Below are the entries to work from; restate word for word the portion that opens with the line containing "middle tip: (123, 107)" and closes with the line containing "pinky tip: (120, 130)", keeping both.

- _INFORMATION SHOWN_:

>>

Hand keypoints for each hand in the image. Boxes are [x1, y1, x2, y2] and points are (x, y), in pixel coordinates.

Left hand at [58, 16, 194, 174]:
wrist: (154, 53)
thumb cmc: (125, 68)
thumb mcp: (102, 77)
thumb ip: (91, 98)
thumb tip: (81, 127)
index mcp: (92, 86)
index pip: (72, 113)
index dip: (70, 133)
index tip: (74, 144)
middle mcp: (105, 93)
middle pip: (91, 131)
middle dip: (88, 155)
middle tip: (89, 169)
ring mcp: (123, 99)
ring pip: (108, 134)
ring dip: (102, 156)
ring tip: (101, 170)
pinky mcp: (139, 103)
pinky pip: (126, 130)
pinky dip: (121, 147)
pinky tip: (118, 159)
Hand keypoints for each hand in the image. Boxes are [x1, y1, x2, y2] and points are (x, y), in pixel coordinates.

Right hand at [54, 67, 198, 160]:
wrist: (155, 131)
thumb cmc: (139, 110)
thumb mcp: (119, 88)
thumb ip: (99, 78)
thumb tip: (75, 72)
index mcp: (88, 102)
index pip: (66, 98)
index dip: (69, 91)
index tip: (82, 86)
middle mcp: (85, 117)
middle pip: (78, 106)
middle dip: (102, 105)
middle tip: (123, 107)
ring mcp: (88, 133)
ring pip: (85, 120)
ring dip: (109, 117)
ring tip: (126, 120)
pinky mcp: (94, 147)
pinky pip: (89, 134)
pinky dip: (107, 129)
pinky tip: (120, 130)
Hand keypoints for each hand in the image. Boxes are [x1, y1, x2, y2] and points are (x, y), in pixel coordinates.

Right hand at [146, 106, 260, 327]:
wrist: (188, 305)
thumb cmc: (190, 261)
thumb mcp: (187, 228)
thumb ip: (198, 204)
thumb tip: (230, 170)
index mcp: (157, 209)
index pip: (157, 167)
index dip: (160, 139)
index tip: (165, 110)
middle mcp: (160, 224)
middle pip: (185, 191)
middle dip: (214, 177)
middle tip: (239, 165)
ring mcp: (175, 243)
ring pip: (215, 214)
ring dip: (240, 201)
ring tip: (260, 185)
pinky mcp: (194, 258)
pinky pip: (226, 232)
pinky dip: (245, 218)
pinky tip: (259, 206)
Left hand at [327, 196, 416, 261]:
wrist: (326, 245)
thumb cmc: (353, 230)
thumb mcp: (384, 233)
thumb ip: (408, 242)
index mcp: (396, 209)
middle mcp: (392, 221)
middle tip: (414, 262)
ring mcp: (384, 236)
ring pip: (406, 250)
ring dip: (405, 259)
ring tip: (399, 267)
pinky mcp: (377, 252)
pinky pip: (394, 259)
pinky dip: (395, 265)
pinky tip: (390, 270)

<<
>>

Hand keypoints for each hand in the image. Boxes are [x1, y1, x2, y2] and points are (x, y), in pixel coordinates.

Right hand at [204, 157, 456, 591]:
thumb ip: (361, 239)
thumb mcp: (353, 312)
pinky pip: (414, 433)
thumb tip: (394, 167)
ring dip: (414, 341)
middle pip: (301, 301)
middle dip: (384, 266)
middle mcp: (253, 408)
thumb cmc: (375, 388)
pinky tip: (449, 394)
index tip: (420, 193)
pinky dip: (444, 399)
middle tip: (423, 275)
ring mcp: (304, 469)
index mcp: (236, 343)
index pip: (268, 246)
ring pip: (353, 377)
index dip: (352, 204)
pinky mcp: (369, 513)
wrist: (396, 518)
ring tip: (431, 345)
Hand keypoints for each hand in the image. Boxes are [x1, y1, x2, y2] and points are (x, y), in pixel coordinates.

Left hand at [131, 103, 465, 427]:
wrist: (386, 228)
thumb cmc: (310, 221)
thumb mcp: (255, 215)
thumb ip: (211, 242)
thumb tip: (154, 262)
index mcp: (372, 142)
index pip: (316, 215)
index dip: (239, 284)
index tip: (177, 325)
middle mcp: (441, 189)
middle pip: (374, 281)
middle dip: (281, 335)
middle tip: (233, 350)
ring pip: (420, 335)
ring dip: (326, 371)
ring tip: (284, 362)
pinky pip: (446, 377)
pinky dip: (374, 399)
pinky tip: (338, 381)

<<
>>

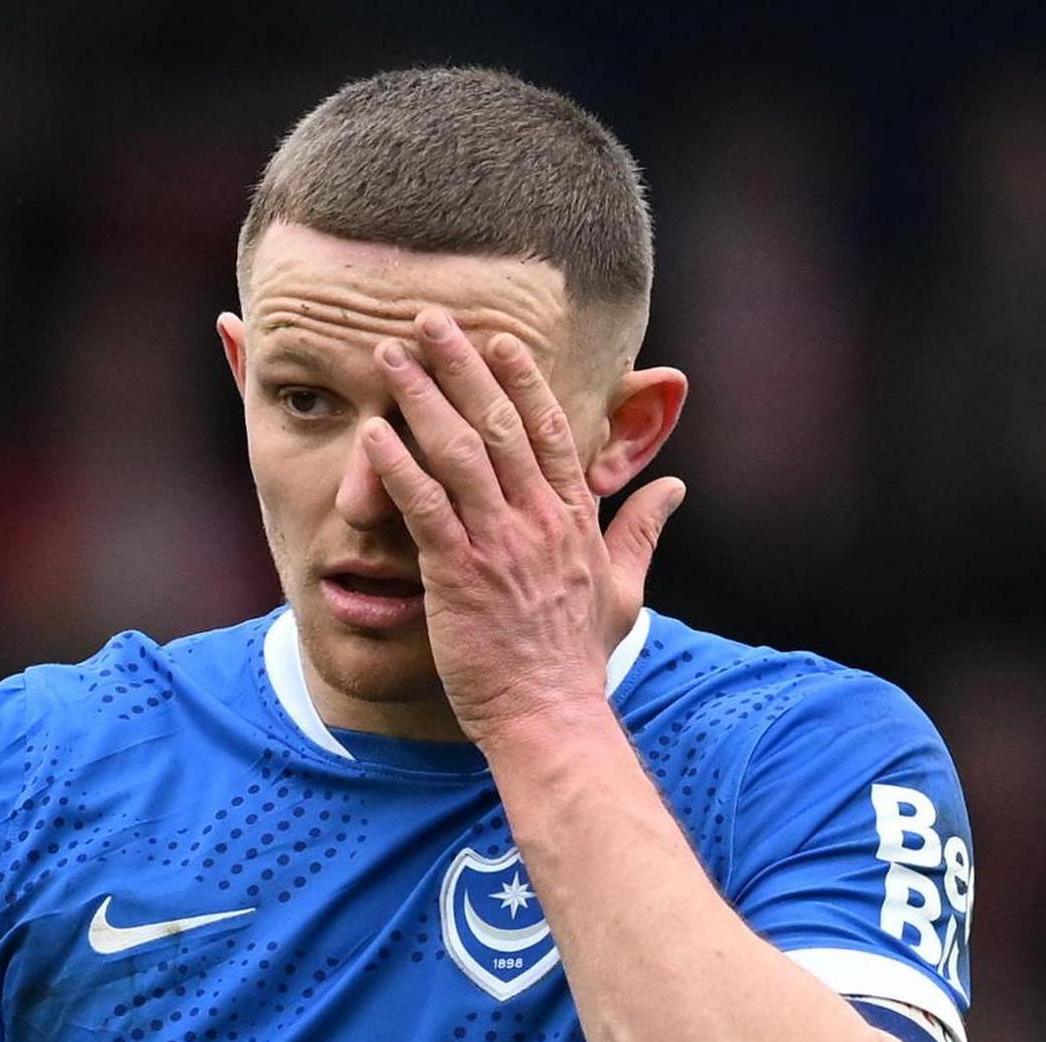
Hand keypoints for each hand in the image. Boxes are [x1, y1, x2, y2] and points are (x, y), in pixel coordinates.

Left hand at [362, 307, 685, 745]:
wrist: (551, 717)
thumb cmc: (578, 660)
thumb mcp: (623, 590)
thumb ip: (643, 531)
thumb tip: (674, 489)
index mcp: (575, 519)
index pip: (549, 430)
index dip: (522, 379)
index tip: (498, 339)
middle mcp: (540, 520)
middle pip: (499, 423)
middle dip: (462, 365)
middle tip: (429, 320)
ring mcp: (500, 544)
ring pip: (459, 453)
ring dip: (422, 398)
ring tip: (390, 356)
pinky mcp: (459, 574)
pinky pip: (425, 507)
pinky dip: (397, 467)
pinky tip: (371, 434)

<<

- _PROBLEM SOLUTION_:
middle tip: (123, 107)
ring mcp: (88, 133)
ring pip: (85, 120)
ring dip: (109, 117)
ring tip: (126, 120)
pinky mcp: (94, 147)
pinky pip: (89, 134)
pinky dip: (107, 129)
pinky tip: (120, 130)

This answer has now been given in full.